Saturday, January 05, 2008

I'd Like to Retire the Diapers Now!

I really don't mind that Max still needs to sleep in a diaper. Not nearly so much as I wish he'd stop requesting them to poop in. He will not even TRY to poop on the toilet. It's non negotiable. When he needs to poop, he comes into the room and announces "I need a diaper." Sometimes, he has already retrieved one and hands it to you to put onto him. Obviously, he recognizes that he needs to poop. I had always thought that was half the battle. If it is, then what's the other half? I think the next size up from what he's wearing now is a "Depends."

Sometimes he's been asking to see MY poop or my husband's (or yours too, if you happen to come over to our house and disappear into the bathroom). He says "I need to see that poop!" Then, when you let him look in the bowl, he confidently replies "I know!" We go through this same ritual when he asks to see the poop in his own diaper. I don't know what it means, but I'm hoping this is also a step towards potty pooping.
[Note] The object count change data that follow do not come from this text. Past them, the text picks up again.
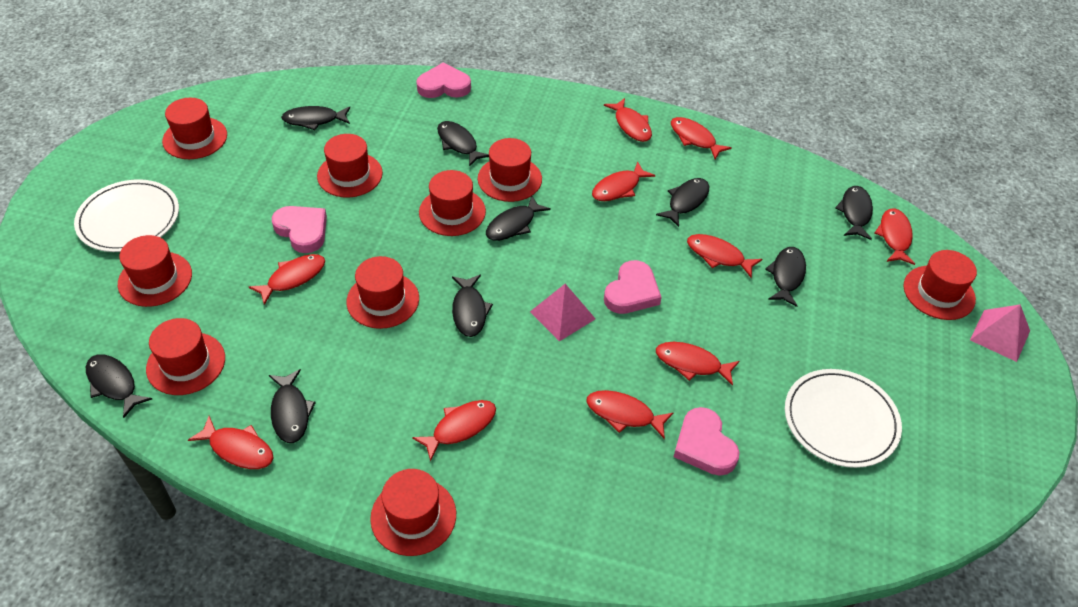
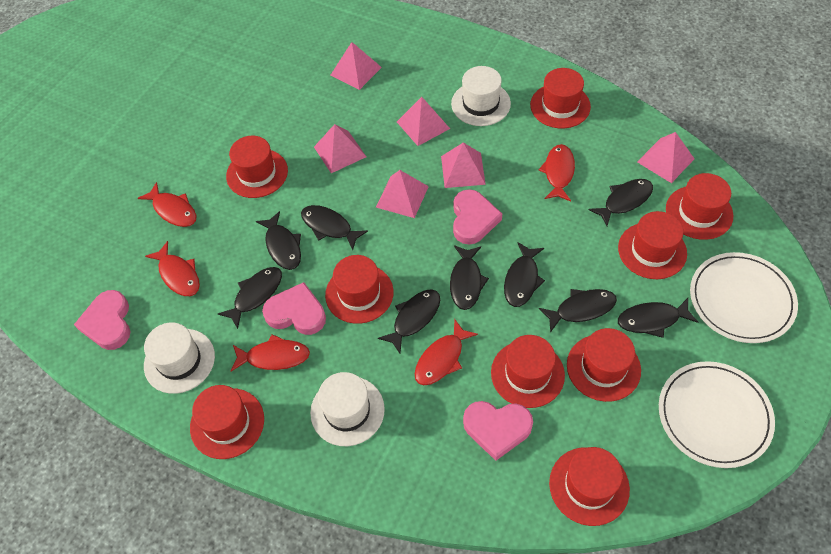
pink pyramid: 2 -> 6
red fish: 10 -> 5
white hat: 0 -> 3

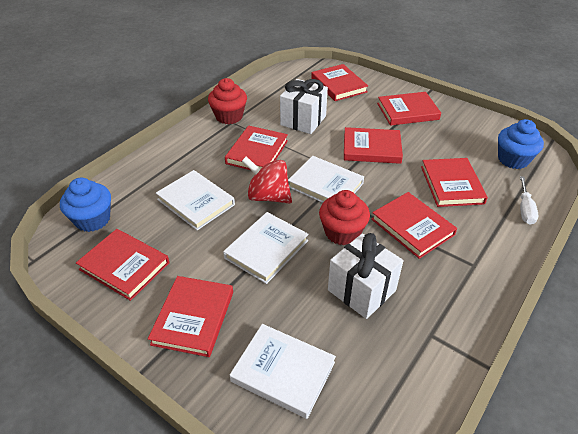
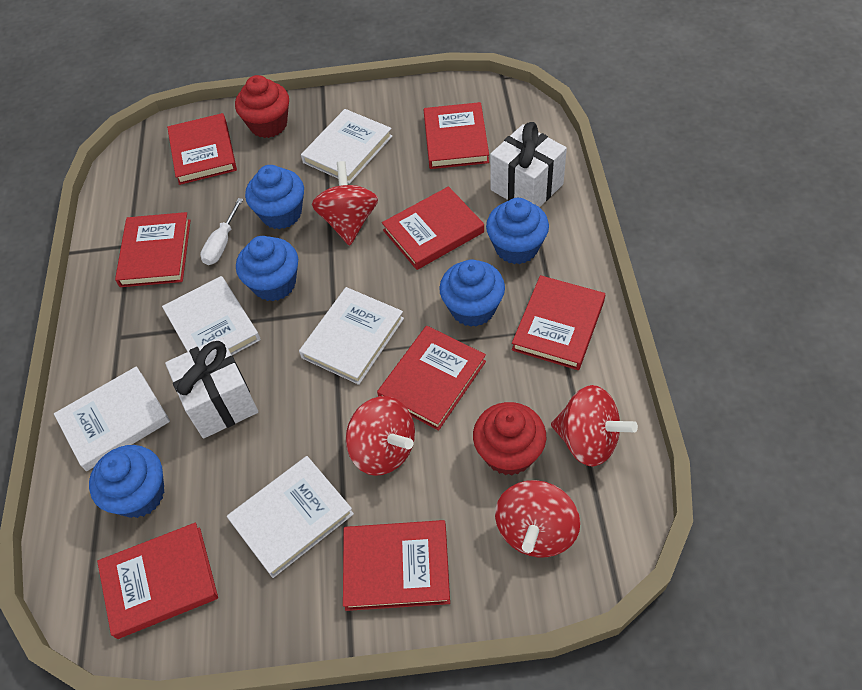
blue cupcake: 2 -> 5
red spinning top: 1 -> 4
white book: 4 -> 5

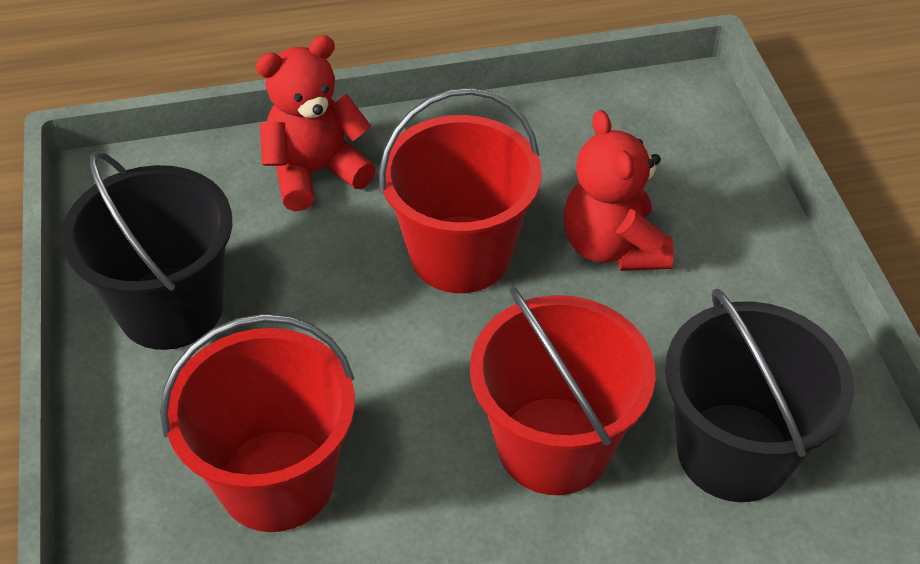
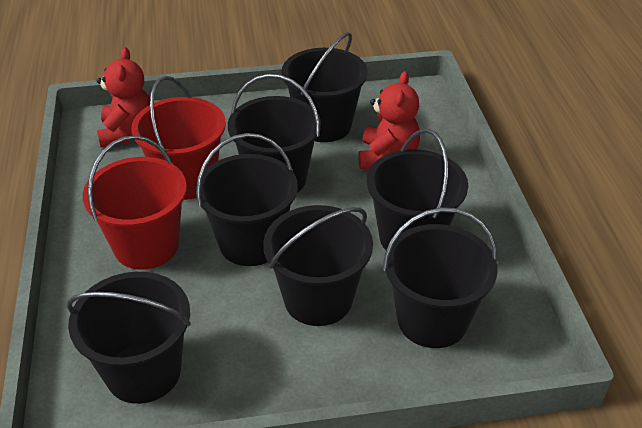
black bucket: 2 -> 7
red bucket: 3 -> 2

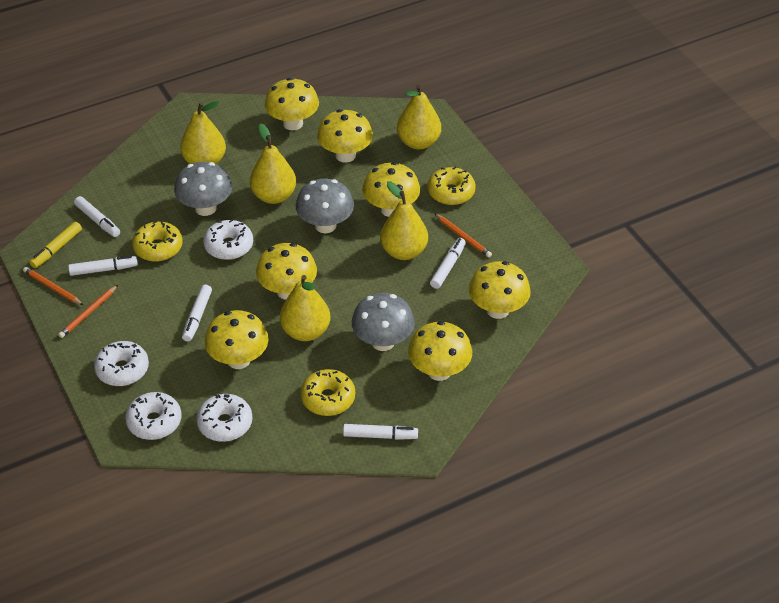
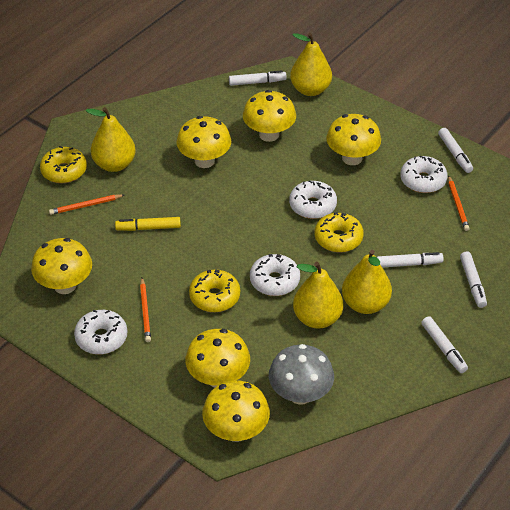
grey mushroom: 3 -> 1
yellow mushroom: 7 -> 6
yellow pear: 5 -> 4

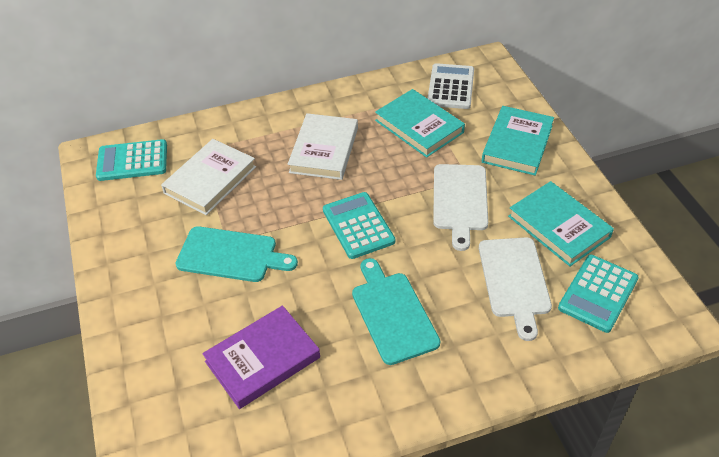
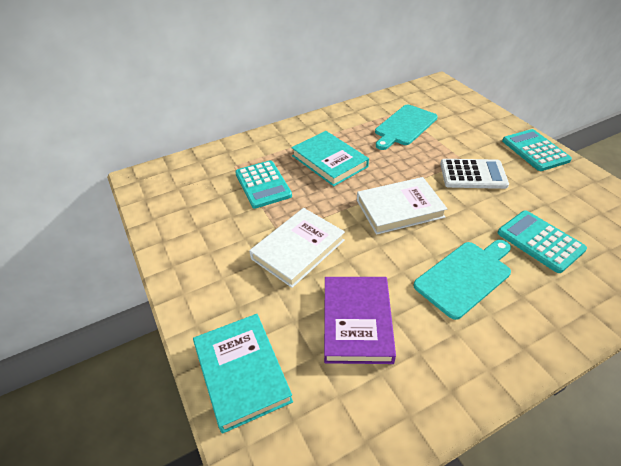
turquoise book: 3 -> 2
white cutting board: 2 -> 0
I have already packed away the little potty that he used to use when he started peeing in a potty. I wonder if I should get that back out. Maybe the "big" potty is still too intimidating. I never really wanted him poop in that potty because I didn't really want to have to clean it out. I figured if he was peeing in the big potty, he would automatically transition to pooping in it too. So far, no good. I guess I better start working on it again.